The "kb" display is quite slow.  I'm looking at it at the scope and
while there is still a 3ms delay in the sync due to more than one
packet begin used, there is an extended period where the host is
polling but there is no reply, about 50 ms.

That's 500 instructions.  That doesn't seem right.  Each chkblk loop
is only 64 bytes.

Wait.. The loop is 5 instructions.  That's 6 clocks per iteration
including the 2 clocks for the branch.

 	0218 0009 [tblrd*+]
	021A 50F5 [movf 245 0 0]
	021C 14ED [andwf .L111 0 0]
	021E 06E7 [decf 231 1 0]
	0220 E1FA [bpz 1 .L116]

Actually, that's already 38.4 ms for just the loop, so that indeed
makes sense.  So why is the display so slow?  On the serial line it's
much faster.


Typical delays:

       3ms      2ms                4ms              3ms
  sync <-> send <-> receive_header <-> receive_body <-> sync

The actual byte transfers are almost not noticable as they have 3us
clocks and are in the order of 100us total length.  This is far from

I don't see a simple way to fix this, so for now this will have to do.
Maybe lower the clock speed too as that doesn't seem to have much
influence either.

Yep.  Switched to 100us and can't see any difference, except that
there is a bit less idle bus time.

I'm not sure how to fix this..  Sending larger messages and using less
handshakes will help, but it seems to be an inherit problem with the
pk2 as there is no pipelining to hide the 1ms usb bus clock.

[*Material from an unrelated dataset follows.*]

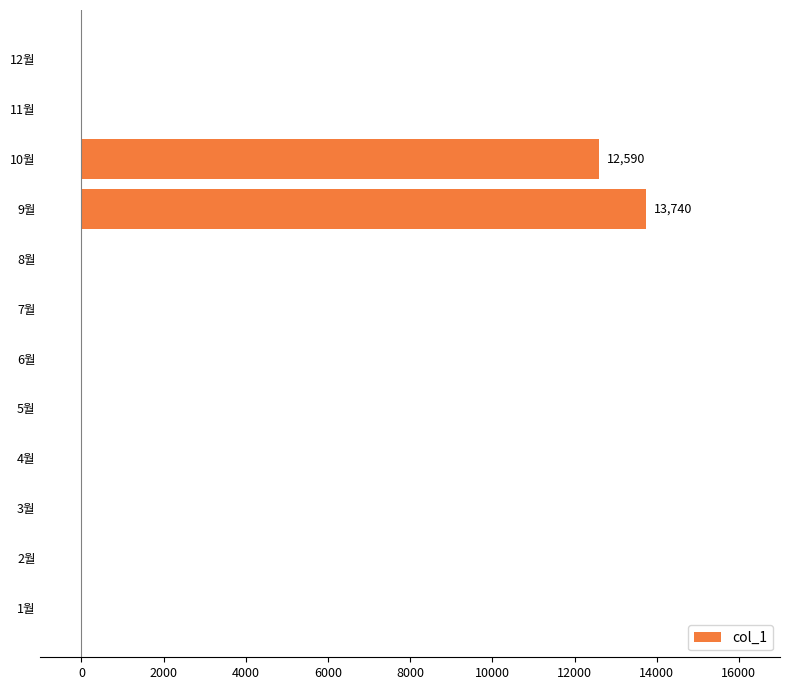

Where is the data nearest to the value 6870?

10월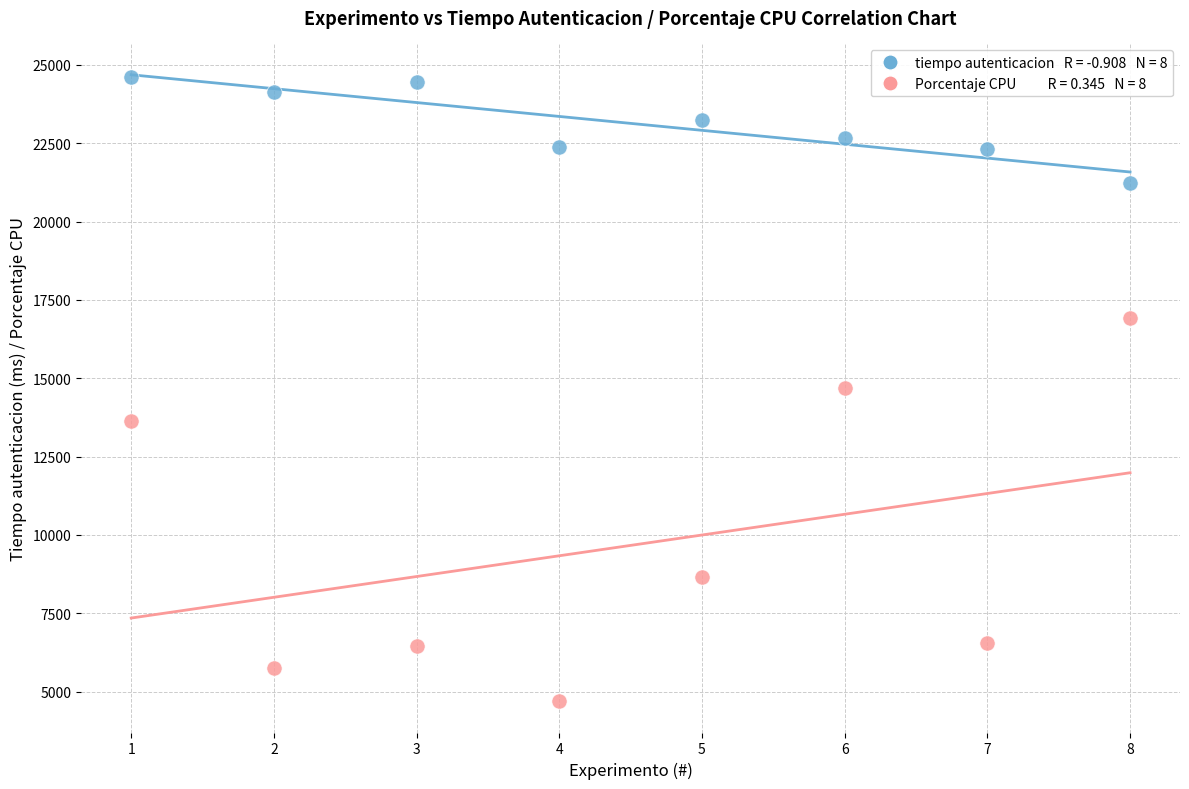

Across all data points, what is the range of X values (max minus min)?

7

Hmm.. That's not really true.  In one direction it pipelines just
fine.  Sending 2 x 26 bytes transfers spaces them 1ms apart with only
200us wasted space.

So it does burst well..  The problem then is the pingpong handshake.

So how to fix?  The only annoying part is bulk read and write.  These
can probably be optimized by using larger packets.

Ok, so roadmap for faster pk2:

  - Use RAM buffering for program upload, send one page at a time.

  - Make checkblock work on 1 k blocks.